An azakah. A siren. In my groggy state I heard the blaring through the window, letting thousands of people know that they have about a minute and a half (in some places much less) to find shelter. I jumped out of bed and felt my feet hit the cold floor. With my blurred vision I ran to the cabinet with the collection of keys and rummaged through it to find the one for the miklat, the bomb shelter. There was no time for shoes or glasses.
We dashed out of our apartment and down the steps to the ground-floor miklat. Eli fought with the heavy lock on the door. This isn’t a drill, I thought. They don’t test the system at 5am. This is for real. I realized I was shaking. Eli opened the door and before we could step in, we heard a BOOM. And then silence. We hadn’t made it in time.
“That was the Iron Dome, right?” I asked, assuming and hoping that the mighty Iron Dome took care of business. “Could be,” Eli said. “I’m not sure.” We waited in the miklatfor a couple of minutes before venturing back upstairs. We checked the news but there wasn’t much information available just minutes later.
So… now what? We went back to sleep. Or tried to, anyway. I laid in bed for a while, trying to calm my racing heart and trembling body. My mind was running a mile a minute. Is everyone ok? Are there more rockets to come? Will we hear another siren soon? Did the Iron Dome intercept the rocket? Why in the world are bomb shelters kept locked? I googled incessantly until I found out what had happened, and I answered my parents’ texts from New York to tell them we were ok. I drifted back to sleep.
When I woke up just a little while later to my planned alarm, I was zonked. It felt so strange to carry on with a normal day after what had just happened.
I learned the full picture: a rocket from Gaza had been fired into Israel’s Sharon region. It hit a house with a sleeping family in Mishmeret (about eight miles from Raanana). In those hurried seconds, the father woke his children, wife, parents and sister and brought most of them to safety. He saved their lives; the rocket landed squarely on their house.
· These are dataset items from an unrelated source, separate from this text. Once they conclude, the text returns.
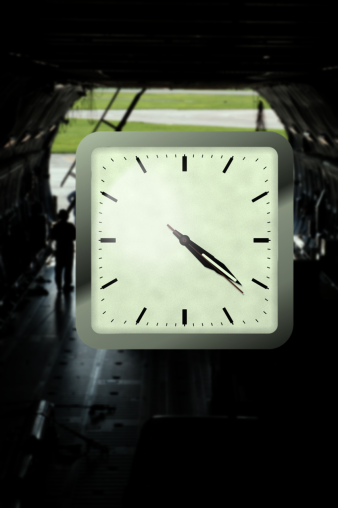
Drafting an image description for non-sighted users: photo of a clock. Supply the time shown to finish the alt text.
4:21:22
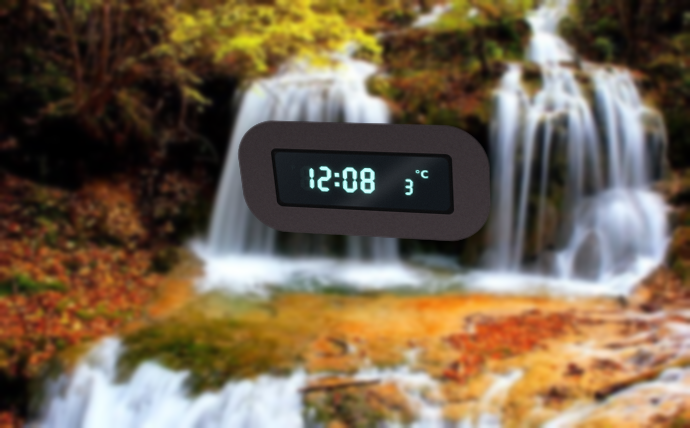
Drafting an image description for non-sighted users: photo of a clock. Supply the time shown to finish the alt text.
12:08
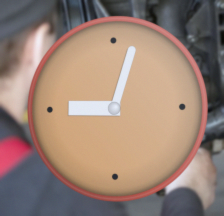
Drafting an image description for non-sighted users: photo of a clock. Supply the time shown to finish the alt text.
9:03
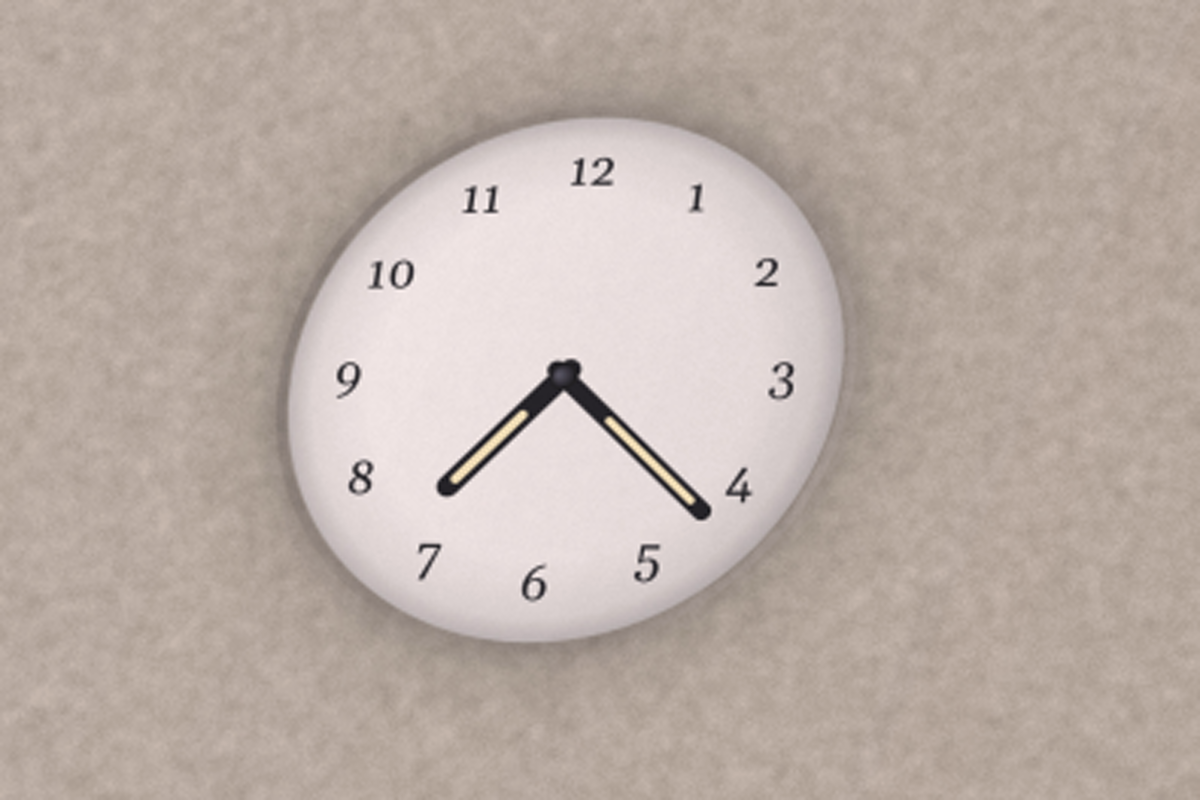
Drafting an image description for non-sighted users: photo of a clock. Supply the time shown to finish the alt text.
7:22
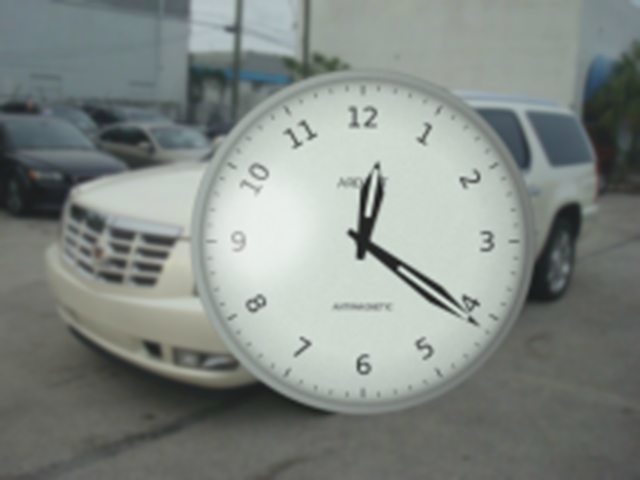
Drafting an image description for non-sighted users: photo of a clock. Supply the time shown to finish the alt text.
12:21
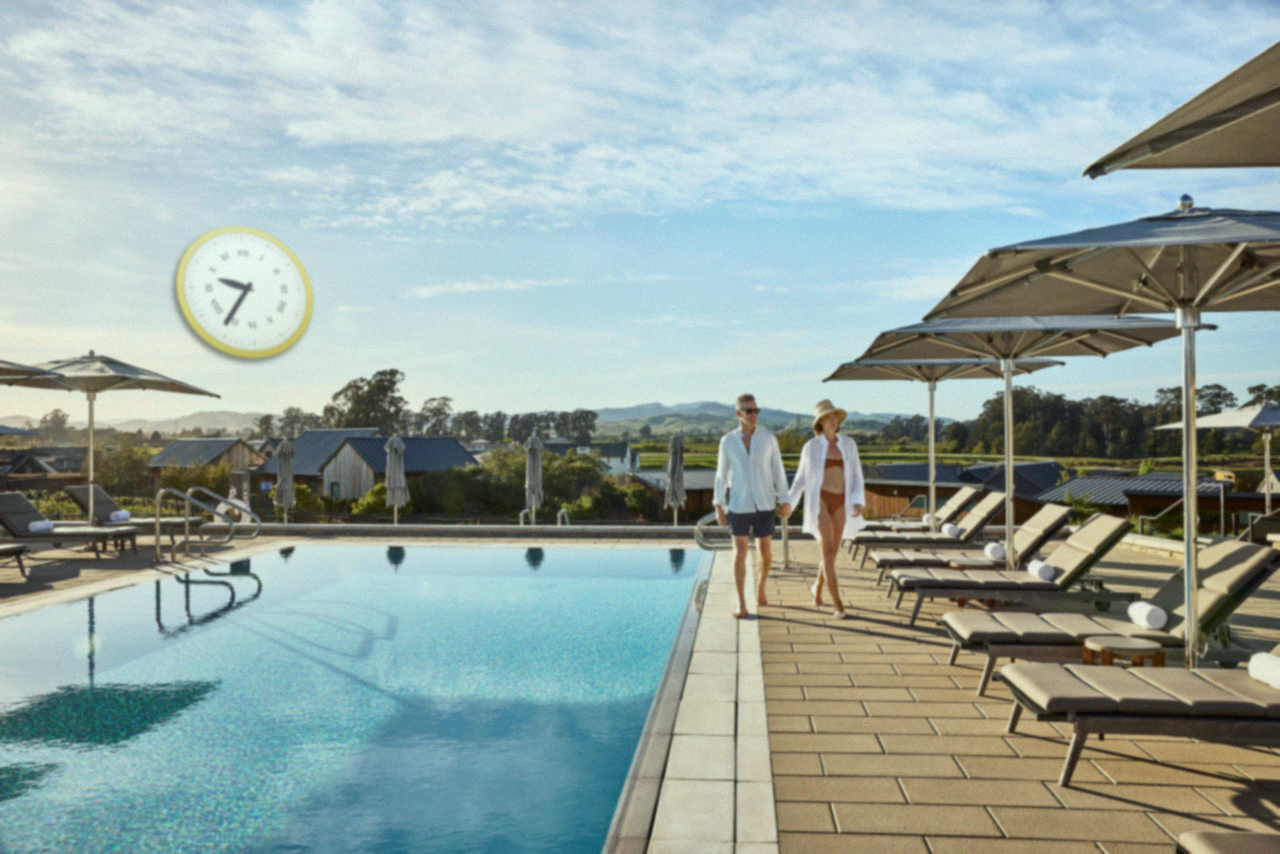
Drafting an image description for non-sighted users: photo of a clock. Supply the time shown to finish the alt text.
9:36
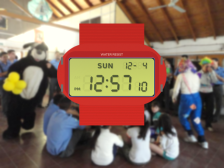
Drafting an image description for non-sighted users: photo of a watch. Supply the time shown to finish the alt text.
12:57:10
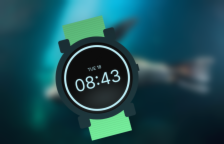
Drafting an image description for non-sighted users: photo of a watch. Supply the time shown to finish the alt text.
8:43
In the days afterward, I kept circling back to the same thought: residents in Israel’s south, near Gaza, experience this all the time. It’s something that we’ve gotten used to. I hear about rockets falling there, and it sounds so… regular. But after experiencing the panic and fear of what it really means for a siren to go off and make a run for it, I can’t quite wrap my head around how these people are managing. How can a person, how can a family, live a normal life with the knowledge that at any moment the next rocket could land on your house?
This led me to think about our work here at Jerusalem U. Our goal in these weekly emails is to bring Israel’s current events to classrooms throughout the world in a personal and thought-provoking way. We seek to engender understanding of and empathy toward the Israeli experience and people, who are a part of different cultures, ethnicities and religions. The challenge is how to do that from afar.
Do you need to undergo a certain common experience in order to identify with others?
Can you feel people’s joys and pains from thousands of miles away?
It’s not a given, but we believe it is possible through story. Sometimes, hearing the real-life experience of one person can shape the way you understand an entire people.